◆ **Assigned task**
Please copy the lines below, exactly as they are, from the one with "Figure 6. Microtomographic" through the one with "Table 2. Sows", and leave out the pictures.

Start of Data extracts

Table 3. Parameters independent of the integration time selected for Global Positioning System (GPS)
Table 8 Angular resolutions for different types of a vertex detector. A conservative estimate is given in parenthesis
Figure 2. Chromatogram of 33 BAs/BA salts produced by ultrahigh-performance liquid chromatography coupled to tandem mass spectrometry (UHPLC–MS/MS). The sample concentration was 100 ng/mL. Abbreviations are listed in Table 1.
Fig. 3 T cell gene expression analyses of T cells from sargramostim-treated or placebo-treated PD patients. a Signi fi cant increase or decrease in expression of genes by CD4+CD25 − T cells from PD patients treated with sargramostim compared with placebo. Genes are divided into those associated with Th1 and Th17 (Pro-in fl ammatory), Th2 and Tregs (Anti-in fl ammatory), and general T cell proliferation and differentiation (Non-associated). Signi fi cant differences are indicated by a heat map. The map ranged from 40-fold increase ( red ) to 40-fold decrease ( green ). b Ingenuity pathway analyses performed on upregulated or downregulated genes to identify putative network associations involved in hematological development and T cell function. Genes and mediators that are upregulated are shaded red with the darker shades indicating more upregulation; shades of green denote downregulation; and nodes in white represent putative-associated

End of Data extracts
Start of Data extracts

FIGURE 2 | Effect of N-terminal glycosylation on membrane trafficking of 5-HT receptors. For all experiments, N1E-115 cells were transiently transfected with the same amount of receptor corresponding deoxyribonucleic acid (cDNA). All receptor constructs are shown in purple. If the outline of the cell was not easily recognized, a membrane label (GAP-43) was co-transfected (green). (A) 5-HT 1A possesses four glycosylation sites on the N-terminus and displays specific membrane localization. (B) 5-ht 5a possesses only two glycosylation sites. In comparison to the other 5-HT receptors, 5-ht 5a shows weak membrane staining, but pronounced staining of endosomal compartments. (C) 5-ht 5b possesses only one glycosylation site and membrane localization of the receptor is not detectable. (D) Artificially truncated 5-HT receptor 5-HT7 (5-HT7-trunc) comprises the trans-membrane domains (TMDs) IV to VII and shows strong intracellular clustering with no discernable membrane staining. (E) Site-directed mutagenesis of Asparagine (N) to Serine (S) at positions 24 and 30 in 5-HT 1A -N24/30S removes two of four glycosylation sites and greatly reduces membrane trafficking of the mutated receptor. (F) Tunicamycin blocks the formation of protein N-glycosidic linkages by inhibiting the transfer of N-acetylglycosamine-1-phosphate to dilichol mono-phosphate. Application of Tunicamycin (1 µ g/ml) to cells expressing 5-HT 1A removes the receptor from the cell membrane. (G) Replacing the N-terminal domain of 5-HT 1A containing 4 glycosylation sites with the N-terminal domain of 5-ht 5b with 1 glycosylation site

End of Data extracts
Start of Data extracts

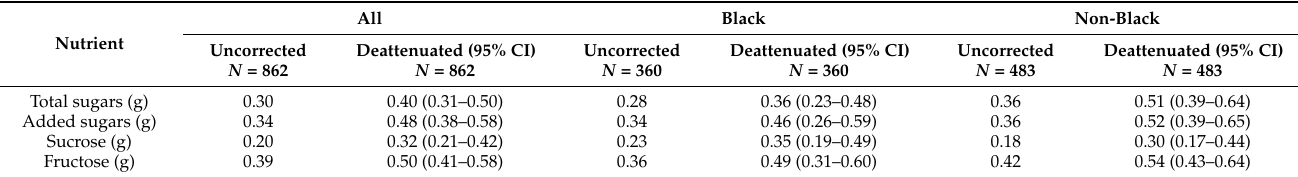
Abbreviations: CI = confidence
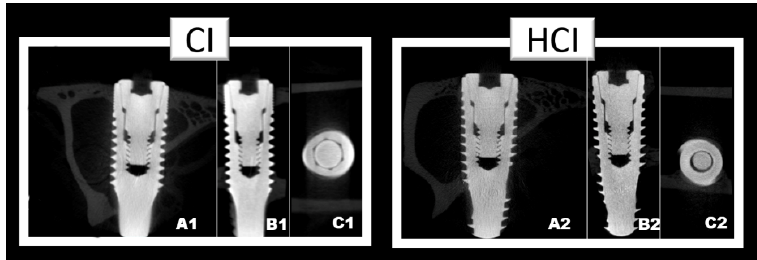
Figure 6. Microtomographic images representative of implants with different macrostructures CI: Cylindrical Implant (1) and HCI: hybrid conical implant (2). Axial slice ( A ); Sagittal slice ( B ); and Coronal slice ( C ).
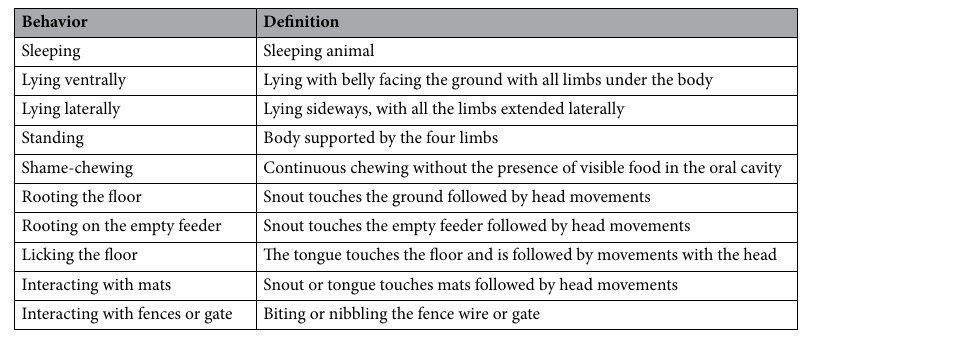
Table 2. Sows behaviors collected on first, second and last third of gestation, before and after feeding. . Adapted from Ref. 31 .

End of Data extracts

◆ **Answer to this task**
Figure 6. Microtomographic images representative of implants with different macrostructures CI: Cylindrical Implant (1) and HCI: hybrid conical implant (2). Axial slice ( A ); Sagittal slice ( B ); and Coronal slice ( C ).
Table 2. Sows behaviors collected on first, second and last third of gestation, before and after feeding. . Adapted from Ref. 31 .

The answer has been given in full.